Last week, the Singapore Kindness Movement (SKM) and Coca-Cola Singapore posted a YouTube video of flying drones delivering cans of Coca-Cola to construction workers at a high-rise worksite.

The soft drink cans also carried handwritten notes from Singaporeans thanking the construction workers for their labour.

In about a week, the video has captured more than 258,000 views, with about 2,600 YouTube viewers "liking" it.

"Absolutely brilliant," wrote Singapore-based photographer Kenji Kwok on the video's remarks wall.

The response does not surprise SKM general secretary William Wan.

"I have always believed that Singaporeans are kind deep down, and what the video did was to trigger it," he said.

The campaign came about six months after the Little India riot in December which put foreign workers under the spotlight.
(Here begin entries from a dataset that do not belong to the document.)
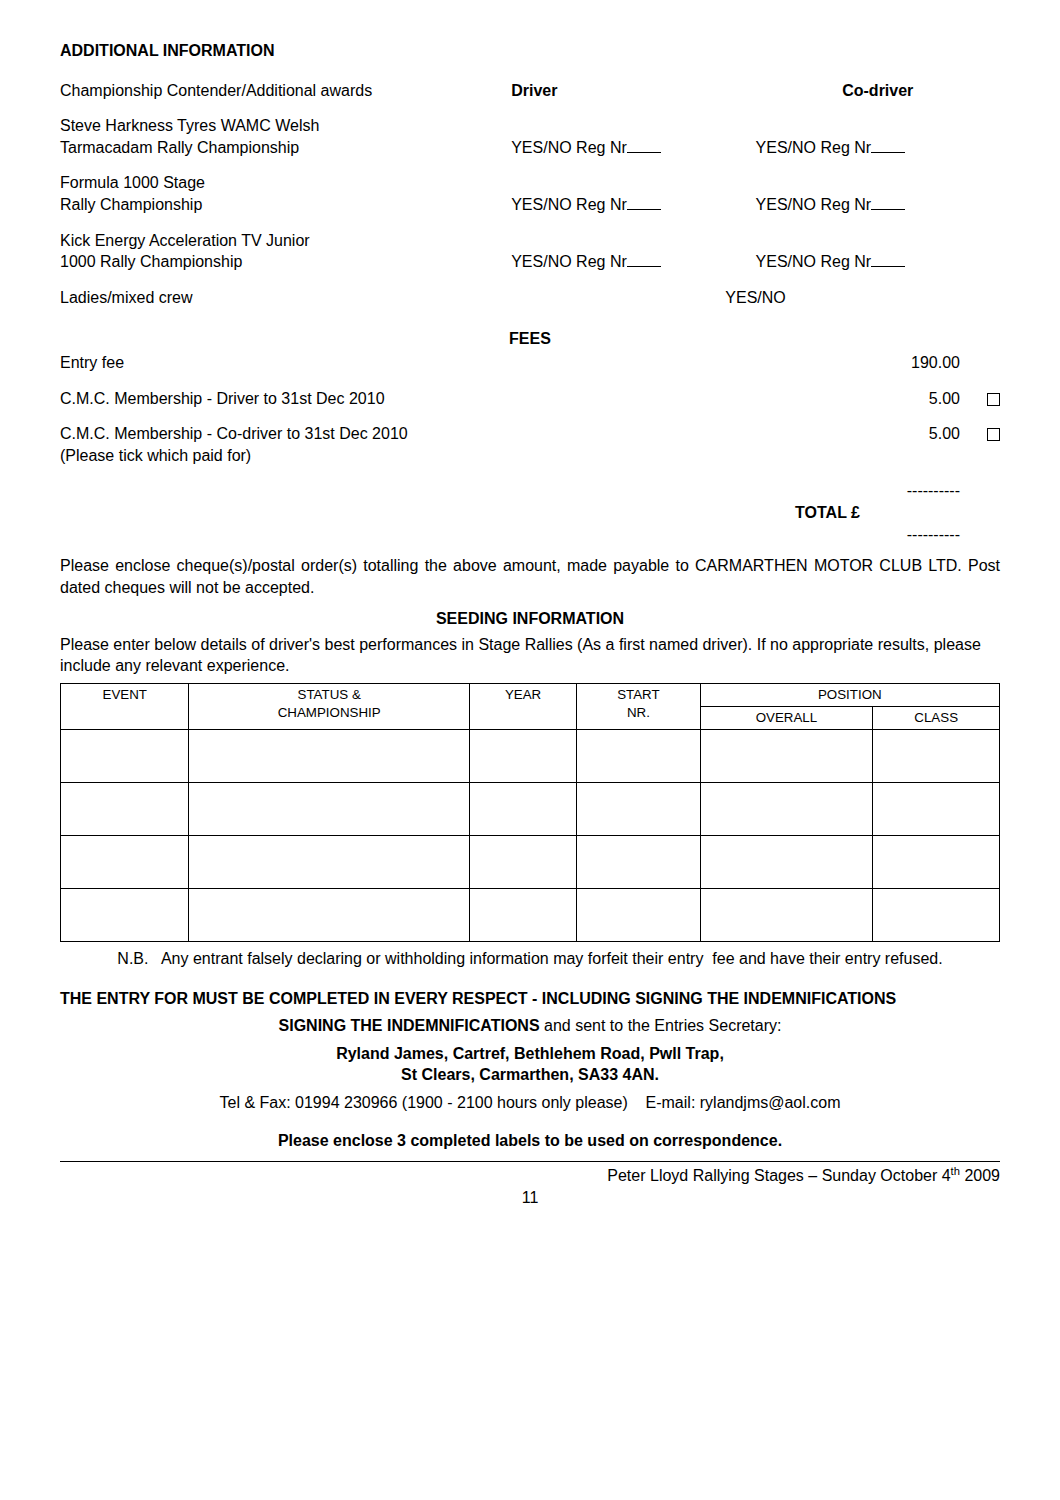ADDITIONAL INFORMATION
Championship Contender/Additional awards
Driver
Co-driver
Steve Harkness Tyres WAMC Welsh
Tarmacadam Rally Championship
YES/NO Reg Nr
YES/NO Reg Nr
Formula 1000 Stage
Rally Championship
YES/NO Reg Nr
YES/NO Reg Nr
Kick Energy Acceleration TV Junior
1000 Rally Championship
YES/NO Reg Nr
YES/NO Reg Nr
Ladies/mixed crew
YES/NO
FEES
Entry fee
190.00
C.M.C. Membership - Driver to 31st Dec 2010
5.00
C.M.C. Membership - Co-driver to 31st Dec 2010
(Please tick which paid for)
5.00
----------
TOTAL £
----------
Please enclose cheque(s)/postal order(s) totalling the above amount, made payable to CARMARTHEN MOTOR CLUB LTD. Post dated cheques will not be accepted.
SEEDING INFORMATION
Please enter below details of driver's best performances in Stage Rallies (As a first named driver). If no appropriate results, please include any relevant experience.
| EVENT | STATUS & CHAMPIONSHIP | YEAR | START NR. | POSITION |
| --- | --- | --- | --- | --- |
| OVERALL | CLASS |
N.B. Any entrant falsely declaring or withholding information may forfeit their entry fee and have their entry refused.
THE ENTRY FOR MUST BE COMPLETED IN EVERY RESPECT - INCLUDING SIGNING THE INDEMNIFICATIONS
SIGNING THE INDEMNIFICATIONS and sent to the Entries Secretary:
Ryland James, Cartref, Bethlehem Road, Pwll Trap,
St Clears, Carmarthen, SA33 4AN.
Tel & Fax: 01994 230966 (1900 - 2100 hours only please) E-mail: rylandjms@aol.com
Please enclose 3 completed labels to be used on correspondence.
Peter Lloyd Rallying Stages – Sunday October 4th 2009
11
There are about 320,000 foreign workers working in construction in Singapore.

Dr Wan said that the idea of using drones to deliver drinks came from the soft drinks giant.

"We mobilised our volunteers to write the messages and pack the Coca-Cola cans."
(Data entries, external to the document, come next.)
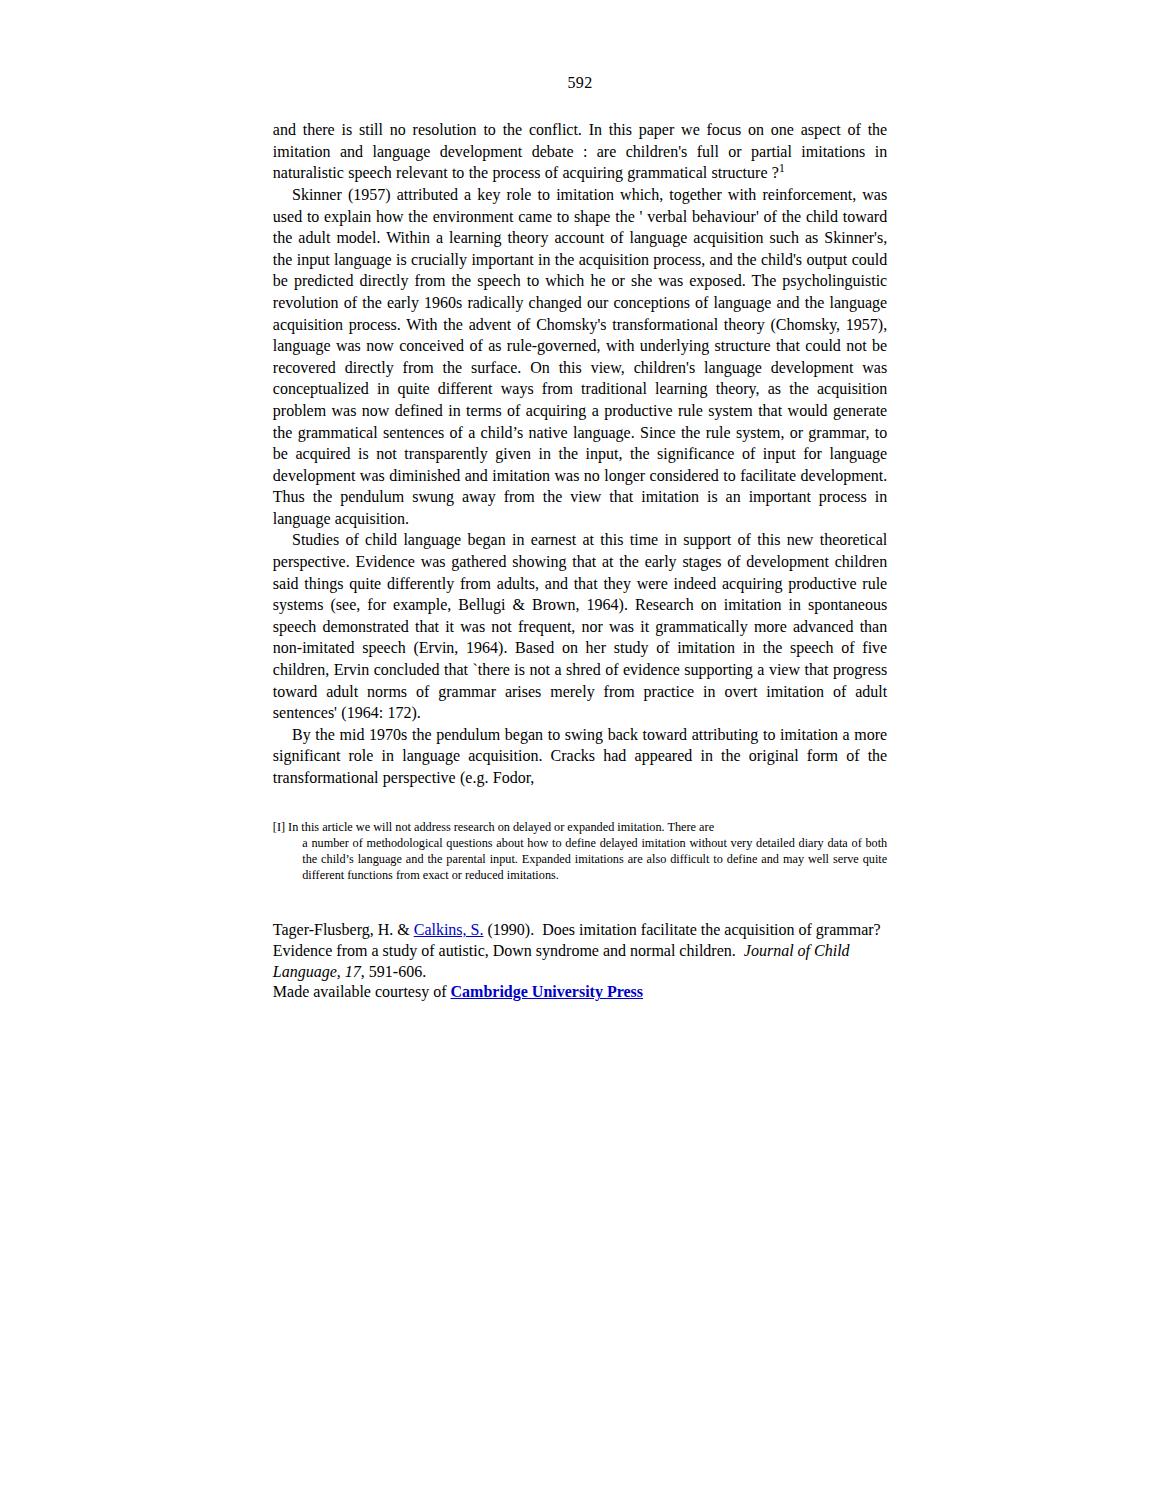592
and there is still no resolution to the conflict. In this paper we focus on one aspect of the imitation and language development debate : are children's full or partial imitations in naturalistic speech relevant to the process of acquiring grammatical structure ?1
Skinner (1957) attributed a key role to imitation which, together with reinforcement, was used to explain how the environment came to shape the ' verbal behaviour' of the child toward the adult model. Within a learning theory account of language acquisition such as Skinner's, the input language is crucially important in the acquisition process, and the child's output could be predicted directly from the speech to which he or she was exposed. The psycholinguistic revolution of the early 1960s radically changed our conceptions of language and the language acquisition process. With the advent of Chomsky's transformational theory (Chomsky, 1957), language was now conceived of as rule-governed, with underlying structure that could not be recovered directly from the surface. On this view, children's language development was conceptualized in quite different ways from traditional learning theory, as the acquisition problem was now defined in terms of acquiring a productive rule system that would generate the grammatical sentences of a child’s native language. Since the rule system, or grammar, to be acquired is not transparently given in the input, the significance of input for language development was diminished and imitation was no longer considered to facilitate development. Thus the pendulum swung away from the view that imitation is an important process in language acquisition.
Studies of child language began in earnest at this time in support of this new theoretical perspective. Evidence was gathered showing that at the early stages of development children said things quite differently from adults, and that they were indeed acquiring productive rule systems (see, for example, Bellugi & Brown, 1964). Research on imitation in spontaneous speech demonstrated that it was not frequent, nor was it grammatically more advanced than non-imitated speech (Ervin, 1964). Based on her study of imitation in the speech of five children, Ervin concluded that `there is not a shred of evidence supporting a view that progress toward adult norms of grammar arises merely from practice in overt imitation of adult sentences' (1964: 172).
By the mid 1970s the pendulum began to swing back toward attributing to imitation a more significant role in language acquisition. Cracks had appeared in the original form of the transformational perspective (e.g. Fodor,
[I] In this article we will not address research on delayed or expanded imitation. There are a number of methodological questions about how to define delayed imitation without very detailed diary data of both the child’s language and the parental input. Expanded imitations are also difficult to define and may well serve quite different functions from exact or reduced imitations.
Tager-Flusberg, H. & Calkins, S. (1990). Does imitation facilitate the acquisition of grammar? Evidence from a study of autistic, Down syndrome and normal children. Journal of Child Language, 17, 591-606.
Made available courtesy of Cambridge University Press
He said the campaign did not cost the kindness advocacy group any money, adding that Coca-Cola Singapore footed the entire bill.
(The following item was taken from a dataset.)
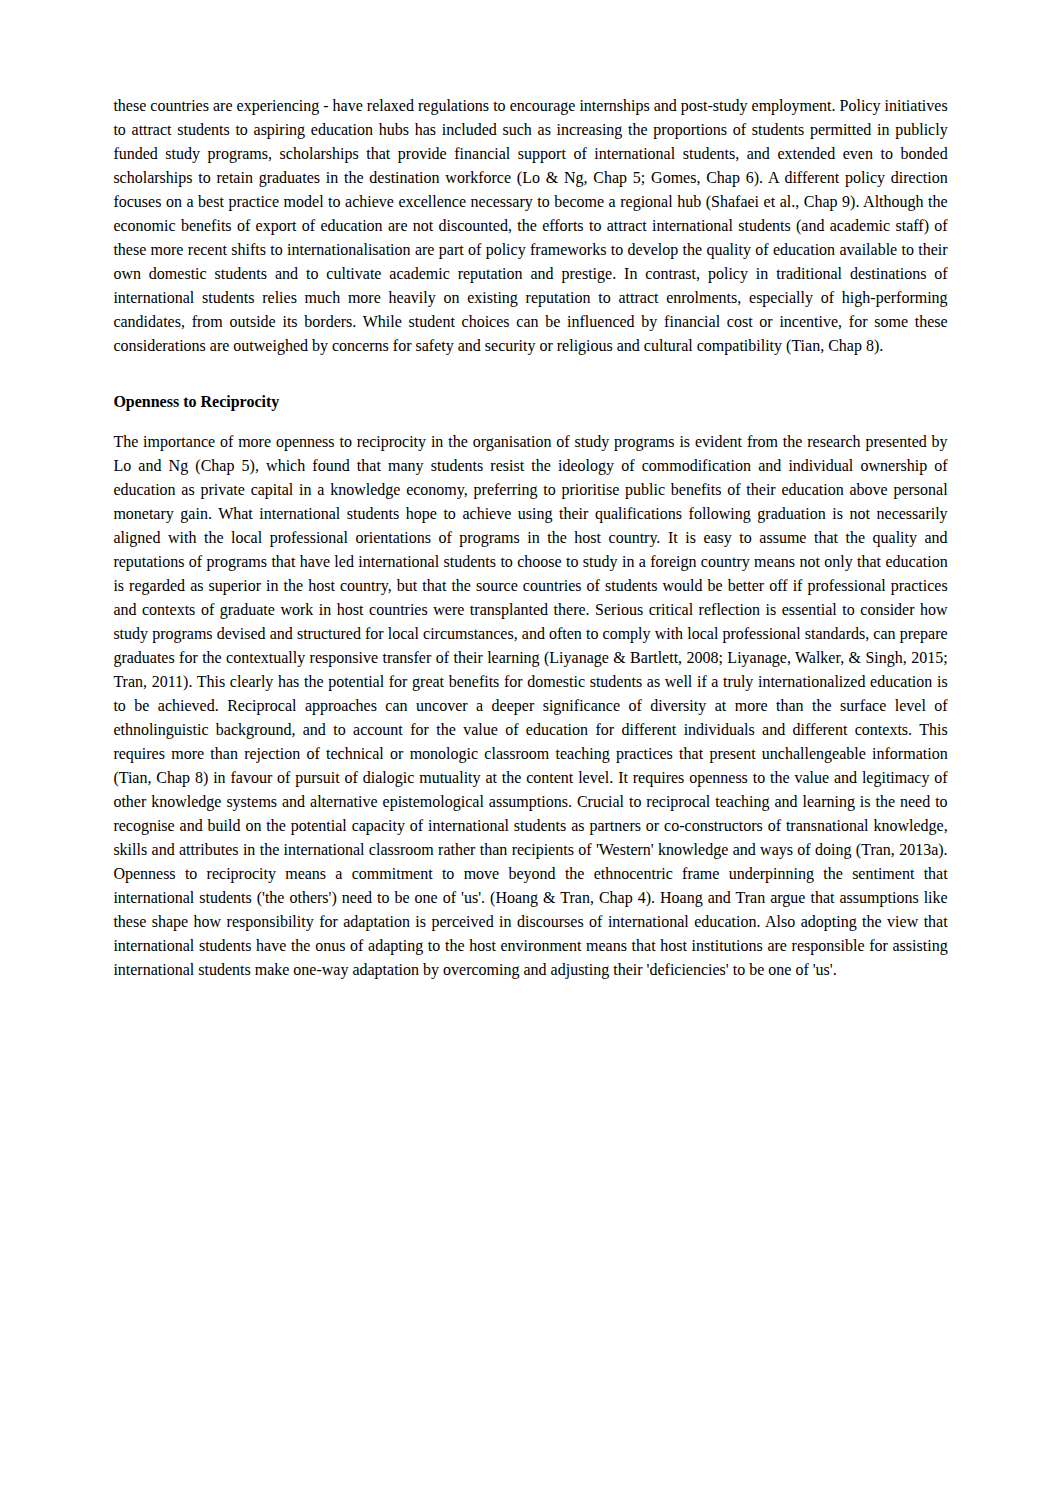these countries are experiencing - have relaxed regulations to encourage internships and post-study employment. Policy initiatives to attract students to aspiring education hubs has included such as increasing the proportions of students permitted in publicly funded study programs, scholarships that provide financial support of international students, and extended even to bonded scholarships to retain graduates in the destination workforce (Lo & Ng, Chap 5; Gomes, Chap 6). A different policy direction focuses on a best practice model to achieve excellence necessary to become a regional hub (Shafaei et al., Chap 9). Although the economic benefits of export of education are not discounted, the efforts to attract international students (and academic staff) of these more recent shifts to internationalisation are part of policy frameworks to develop the quality of education available to their own domestic students and to cultivate academic reputation and prestige. In contrast, policy in traditional destinations of international students relies much more heavily on existing reputation to attract enrolments, especially of high-performing candidates, from outside its borders. While student choices can be influenced by financial cost or incentive, for some these considerations are outweighed by concerns for safety and security or religious and cultural compatibility (Tian, Chap 8).
Openness to Reciprocity
The importance of more openness to reciprocity in the organisation of study programs is evident from the research presented by Lo and Ng (Chap 5), which found that many students resist the ideology of commodification and individual ownership of education as private capital in a knowledge economy, preferring to prioritise public benefits of their education above personal monetary gain. What international students hope to achieve using their qualifications following graduation is not necessarily aligned with the local professional orientations of programs in the host country. It is easy to assume that the quality and reputations of programs that have led international students to choose to study in a foreign country means not only that education is regarded as superior in the host country, but that the source countries of students would be better off if professional practices and contexts of graduate work in host countries were transplanted there. Serious critical reflection is essential to consider how study programs devised and structured for local circumstances, and often to comply with local professional standards, can prepare graduates for the contextually responsive transfer of their learning (Liyanage & Bartlett, 2008; Liyanage, Walker, & Singh, 2015; Tran, 2011). This clearly has the potential for great benefits for domestic students as well if a truly internationalized education is to be achieved. Reciprocal approaches can uncover a deeper significance of diversity at more than the surface level of ethnolinguistic background, and to account for the value of education for different individuals and different contexts. This requires more than rejection of technical or monologic classroom teaching practices that present unchallengeable information (Tian, Chap 8) in favour of pursuit of dialogic mutuality at the content level. It requires openness to the value and legitimacy of other knowledge systems and alternative epistemological assumptions. Crucial to reciprocal teaching and learning is the need to recognise and build on the potential capacity of international students as partners or co-constructors of transnational knowledge, skills and attributes in the international classroom rather than recipients of 'Western' knowledge and ways of doing (Tran, 2013a). Openness to reciprocity means a commitment to move beyond the ethnocentric frame underpinning the sentiment that international students ('the others') need to be one of 'us'. (Hoang & Tran, Chap 4). Hoang and Tran argue that assumptions like these shape how responsibility for adaptation is perceived in discourses of international education. Also adopting the view that international students have the onus of adapting to the host environment means that host institutions are responsible for assisting international students make one-way adaptation by overcoming and adjusting their 'deficiencies' to be one of 'us'.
Mr Leonardo O'Grady, who runs Coca-Cola's Asean marketing communications office, told The Straits Times that the project "connects" Singaporeans to construction workers who toil away in places "not easily accessible to the average Singaporeans".

"The idea is to inspire others to do something now and create a ripple effect," he added.

Dr Wan agrees. "We did not start off wanting to run a one-off publicity campaign. What we hope to do is to encourage Singaporeans to make showing appreciation to foreign workers part of our daily lives," he said.

Mr Yeo Guat Kwang, chairman of foreign worker advocacy group Migrant Workers Centre, backed the campaign.

"These are unsung heroes and every gesture of appreciation to them counts," he said, adding: "And that it took place around the Labour Day celebrations in May made it even more special."